Change in Humanities publishing is being driven in part by what has become known as the "crisis in scholarly communication." This refers to a short-circuit in the publication and research cycle upon which scholarship depends. Published scholarship isn't reaching its destined readers who rely upon it for their own work, and scholarship meriting publication is not getting published. Both problems are due to economic woes: Journal subscription costs have escalated astronomically, causing libraries to cancel them, and academic presses "are being forced to reject high quality scholarship submitted for publication, because they can no longer afford to publish such work" (Cornell, citing MLA).
This crisis has hit the sciences and technical fields hardest, but Humanities scholars are having the same frustrations. The problem was spelled out in 2002 by The Modern Language Association in its statement on the future of scholarly publishing. Decreased outlets for Humanities publications plus increased pressure upon scholars to publish have created a bleak outlook.

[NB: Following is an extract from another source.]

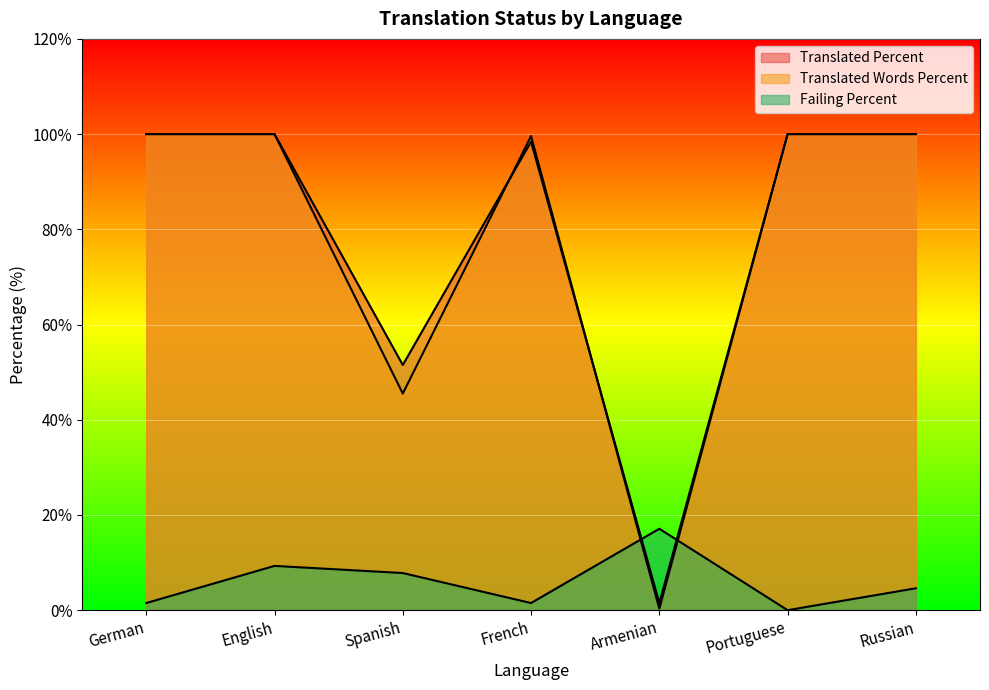

How many lines are shown in the chart?

3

As the report states:
The impact of the crisis can be measured in three ways:
- The inability of academic libraries to support scholarly research as they cannot maintain costly subscriptions;
- The difficulties scholars face in tenure and promotion when conventional print publishing is becoming more difficult (while electronic scholarship has quasi-legitimacy); and
- Institutional lag-time in adjusting infrastructure and academic cultures to accommodate the new modes of producing, accessing, evaluating, preserving, and promoting scholarship in the digital age.
That last point is loaded and will be explained more in later posts. My chief point here, though, is to argue that the causes for these unpleasant consequences is not a matter of unfortunate economics. It is attractive to see these problems rooted in economics, and even more attractive to see the electronic world as an easy solution (see the posts that follow). However, the root problem is the centuries-old academic publishing model that insists upon restricted access to scholarship. This model requires scholarship to be a commodity within a market whose economics are based upon selling access. It's all we've ever known, so it seems silly to argue with it. But in the electronic age (as will be argued in a later post regarding Open Access), knowledge does not have to be sold. In fact, it shouldn't be. It's value increases with access and use, and the restricted-access paradigm is keeping Humanities scholarship quarantined.
The problem with conventional publishing is both in its mode of distribution and in its very form. As I will discuss in later posts when breaking down the various types of publications, the scholarly monograph and the journal article are highly limited modes of conveying knowledge. They have been and will remain significant, but less so as digital alternatives dim the glory of the "discursive monologue." But more of this when I discuss the genres of publishing in later posts.
For many, there is no crisis in Humanities publishing because they have established their reputations and continue to publish in conventional outlets. In some ways, the problem is convincing the established scholars that there is any problem at all. What do you think?